━━ MATERIAL FOR THE TASK

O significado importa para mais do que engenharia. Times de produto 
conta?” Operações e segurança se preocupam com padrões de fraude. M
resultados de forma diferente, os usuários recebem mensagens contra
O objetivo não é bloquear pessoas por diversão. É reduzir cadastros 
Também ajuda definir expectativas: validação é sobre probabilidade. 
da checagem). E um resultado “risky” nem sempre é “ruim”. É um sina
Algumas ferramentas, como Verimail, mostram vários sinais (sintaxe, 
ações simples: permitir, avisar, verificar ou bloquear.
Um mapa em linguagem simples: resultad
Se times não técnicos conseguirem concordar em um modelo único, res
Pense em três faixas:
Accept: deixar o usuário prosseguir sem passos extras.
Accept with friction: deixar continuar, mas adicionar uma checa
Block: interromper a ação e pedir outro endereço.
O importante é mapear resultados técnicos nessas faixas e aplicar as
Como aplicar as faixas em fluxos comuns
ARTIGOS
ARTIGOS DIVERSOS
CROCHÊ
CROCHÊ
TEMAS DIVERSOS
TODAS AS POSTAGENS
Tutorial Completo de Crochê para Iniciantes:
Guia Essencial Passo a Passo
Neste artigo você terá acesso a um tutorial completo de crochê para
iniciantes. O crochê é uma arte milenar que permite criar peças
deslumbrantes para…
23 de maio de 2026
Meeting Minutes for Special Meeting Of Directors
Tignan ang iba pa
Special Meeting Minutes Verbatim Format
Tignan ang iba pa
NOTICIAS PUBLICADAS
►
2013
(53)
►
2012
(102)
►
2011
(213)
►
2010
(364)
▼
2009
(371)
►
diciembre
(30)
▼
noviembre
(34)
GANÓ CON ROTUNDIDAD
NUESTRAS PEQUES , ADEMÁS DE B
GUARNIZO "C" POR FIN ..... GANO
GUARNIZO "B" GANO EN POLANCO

━━━━
━━ MATERIAL FOR THE TASK

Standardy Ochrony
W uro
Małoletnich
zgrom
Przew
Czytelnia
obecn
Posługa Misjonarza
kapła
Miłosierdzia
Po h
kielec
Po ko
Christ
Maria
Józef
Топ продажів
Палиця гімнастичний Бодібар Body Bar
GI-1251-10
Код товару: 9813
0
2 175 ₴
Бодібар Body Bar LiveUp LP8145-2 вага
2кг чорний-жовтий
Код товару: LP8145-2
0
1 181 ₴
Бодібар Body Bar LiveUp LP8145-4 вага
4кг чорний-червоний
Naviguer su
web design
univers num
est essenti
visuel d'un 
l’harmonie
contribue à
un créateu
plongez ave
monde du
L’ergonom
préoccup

━━━━

» **WRITTEN TASK**: In the material above, find the line containing "O significado importa" and the line containing "Algumas ferramentas, como", then write out exactly those two lines and every line between them, and nothing more.

» **ANSWER BOX**:
O significado importa para mais do que engenharia. Times de produto 
conta?” Operações e segurança se preocupam com padrões de fraude. M
resultados de forma diferente, os usuários recebem mensagens contra
O objetivo não é bloquear pessoas por diversão. É reduzir cadastros 
Também ajuda definir expectativas: validação é sobre probabilidade. 
da checagem). E um resultado “risky” nem sempre é “ruim”. É um sina
Algumas ferramentas, como Verimail, mostram vários sinais (sintaxe, 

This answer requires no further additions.